An unmarked police car traveling a constant 80km/h is passed by a speeder traveling 135km/h.
Precisely 3.00s after the speeder passes, the police officer steps on the accelerator; if the police car's acceleration is 1.50m/s^2 , how much time passes before the police car overtakes the speeder after the speeder passes (assumed moving at constant speed)?
80km/hr = 22.22 m/s
135km/hr = 37.5 m/s
so, at time t when the police overtake the scoff-law,
37.5t = 22.22t + 0.75 (t-3)^2
To solve this problem, we need to understand the concept of relative motion and calculate the distance covered by both the speeder and the police car. Let's break it down step by step:
Step 1: Determine the distance covered by the speeder in 3.00 seconds.
We know that the speeder is traveling at 135 km/h. To convert this to meters per second, we need to multiply by 1000/3600:
Speeder's speed = 135 km/h * (1000 m/3600 s) = 37.5 m/s
The distance covered by the speeder in 3.00 seconds is:
Distance = Speed * Time = 37.5 m/s * 3.00 s = 112.5 m
Step 2: Determine the distance covered by the police car in the time it takes to catch up to the speeder.
Since the police car starts moving after 3.00 seconds, we need to find the time it takes for the police car to catch up to the speeder. Let's call this time "t".
The equation for the distance covered by the police car is given by the kinematic equation:
Distance = Initial Velocity * Time + 0.5 * Acceleration * Time^2
The initial velocity of the police car is 80 km/h.

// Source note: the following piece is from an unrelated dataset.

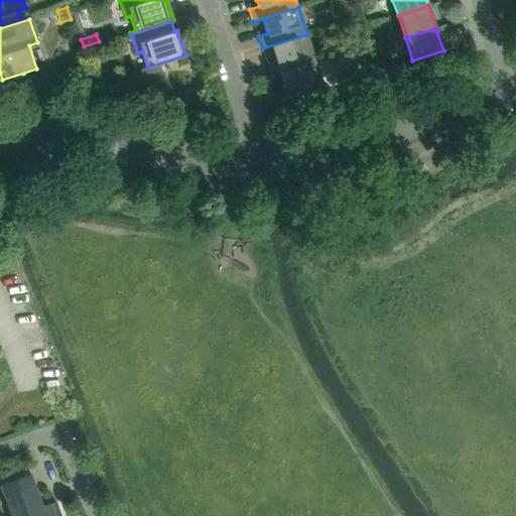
[(267,63),(271,76),(316,61),(307,34),(262,48),(262,49),(271,46),(276,61),(267,63)]
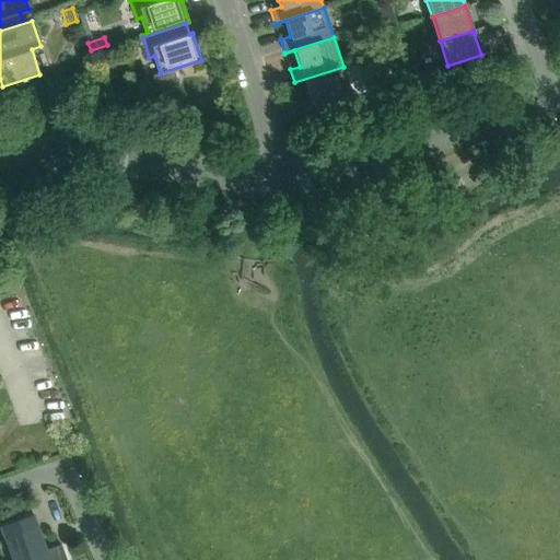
[(81,80),(93,77),(90,63),(78,68),(81,80)]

Converting this to meters per second:
Initial Velocity = 80 km/h * (1000 m/3600 s) = 22.22 m/s
Using the given acceleration of the police car as 1.50 m/s^2, the equation becomes:
112.5 m + 22.22 m/s * t + 0.5 * 1.50 m/s^2 * t^2
Step 3: Solve the equation for time.
Setting the distance covered by the police car equal to the distance covered by the speeder:
112.5 m + 22.22 m/s * t + 0.5 * 1.50 m/s^2 * t^2 = 112.5 m
Rearranging the equation and simplifying:
0.5 * 1.50 m/s^2 * t^2 + 22.22 m/s * t = 0
This is a quadratic equation of the form: at^2 + bt = 0, where a = 0.5 * 1.50 m/s^2 and b = 22.22 m/s.

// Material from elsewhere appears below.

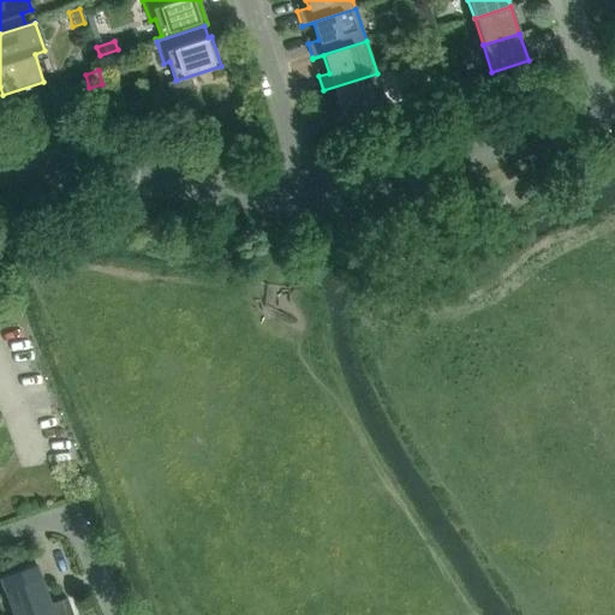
[(377,73),(323,90),(323,91),(334,88),(340,106),(329,109),(334,124),(387,107),(377,73)]
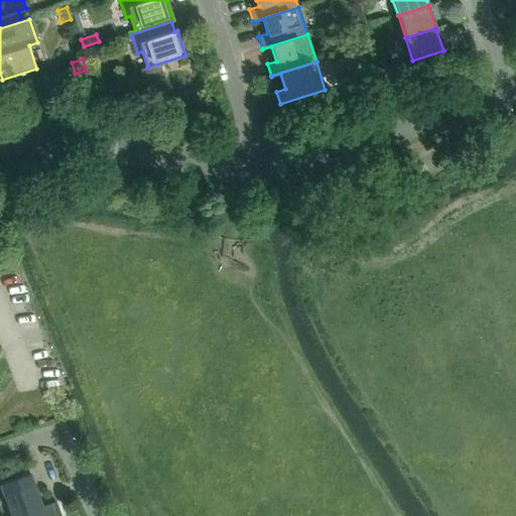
[(383,71),(371,75),(374,82),(385,78),(383,71)]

Using the quadratic formula to solve for t:
t = [-b ± sqrt(b^2 - 4ac)] / 2a
t = [-22.22 ± sqrt((22.22)^2 - 4 * 0.5 * 1.50 * 0)] / 2 * (0.5 * 1.50)
t = [-22.22 ± sqrt(493.13)] / 1.5
t ≈ [-22.22 ± 22.20] / 1.5
Simplifying:
t ≈ -0.02 s (ignoring negative value)
t ≈ 14.80 s
Therefore, it takes approximately 14.80 seconds for the police car to overtake the speeder after the speeder passes.